Bitwarden event logs are used for Teams and Enterprise organizations to capture timestamped records of events that occur within the organization. For documentation on how to view events, see the Help Center.

Types of Events

The events that we log can be broken down into two different types, based on where the event is triggered.

Trigger LocationDescription
ServerUser actions that manifest as server-side operations, generally anything related to organization management.
ClientUser interactions on locally synced data that does not result in server-side operations. These are typically prefixed with a Client_ prefix. One example is Cipher_ClientAutofill which logs the autofill of organization items.

Whenever possible we prefer to use server-side events since they incur less network traffic and cannot be circumvented by modifying the client.

Writing Events

Events are handled on our clients through the EventCollectionService and EventUploadService for our JavaScript clients and the EventService for our mobile clients. These services enqueue the events into a collection stored client-side which is periodically uploaded to the server, currently at 60 seconds intervals. Logs are also uploaded on logout, so there are no events orphaned in the collection.

Uploaded event logs are sent to the server through POST requests to the /collect endpoint on the Events service, which is handled by the CollectController. The controller performs some basic mapping before passing the events to the EventService.

Server-side events are sent directly to the EventService, bypassing the Events service completely.

The EventService implementation differs for the cloud and self-hosted instances.

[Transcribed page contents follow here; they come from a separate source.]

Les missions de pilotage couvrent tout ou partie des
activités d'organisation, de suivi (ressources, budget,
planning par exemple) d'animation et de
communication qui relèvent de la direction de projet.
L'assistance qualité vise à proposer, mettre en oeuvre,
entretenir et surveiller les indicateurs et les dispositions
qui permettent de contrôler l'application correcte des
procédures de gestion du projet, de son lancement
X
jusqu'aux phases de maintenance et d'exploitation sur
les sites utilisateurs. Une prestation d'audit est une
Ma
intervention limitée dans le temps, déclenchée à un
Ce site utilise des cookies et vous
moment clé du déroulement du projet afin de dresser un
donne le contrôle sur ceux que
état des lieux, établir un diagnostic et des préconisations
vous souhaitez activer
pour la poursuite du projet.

This is handled by the IEventWriteService.

Cloud-Hosted

For cloud-hosted instances, we use the AzureQueueEventWriteService implementation, which writes the events to an Azure Queue that is specified in the globalSettings.Events.ConnectionString configuration setting.

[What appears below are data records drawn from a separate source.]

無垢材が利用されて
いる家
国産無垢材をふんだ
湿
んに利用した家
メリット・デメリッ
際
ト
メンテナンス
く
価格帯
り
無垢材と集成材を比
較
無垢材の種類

The events in the Azure Queue are then processed by the EventsProcessor service that runs in the Bitwarden cloud-hosted instance. The EventsProcessor is running the AzureQueueHostedService, which dequeues the event logs from the Azure Queue and writes them to Azure Table storage using the EventRepository.

Self-Hosted

On self-hosted instances, the RepositoryEventWriteService writes the event logs to the Events database table directly using the EventRepository.

Querying Events

Event logs are queried through the EventsController on the Bitwarden API.

As with writing events, the querying of events differs based on the hosting method used for your Bitwarden instance. Since the events are logged to different places (Azure Table storage vs. the Bitwarden SQL database), the querying of these events must be different as well.

We do this with Dependency Injection in the Api project. The IEventRepository will have different implementations based on the hosting environment and the database provider in use.

Cloud-Hosted

For cloud-hosted Bitwarden instances, the EventsController will query the Azure Table storage to look for the event logs, through the Bit.Core.Repositories.TableStorage.EventRepository class, which implements IEventRepository.

Self-Hosted

On self-hosted Bitwarden instances, the EventsController will use the IEventRepository to query the Events database table for the event logs.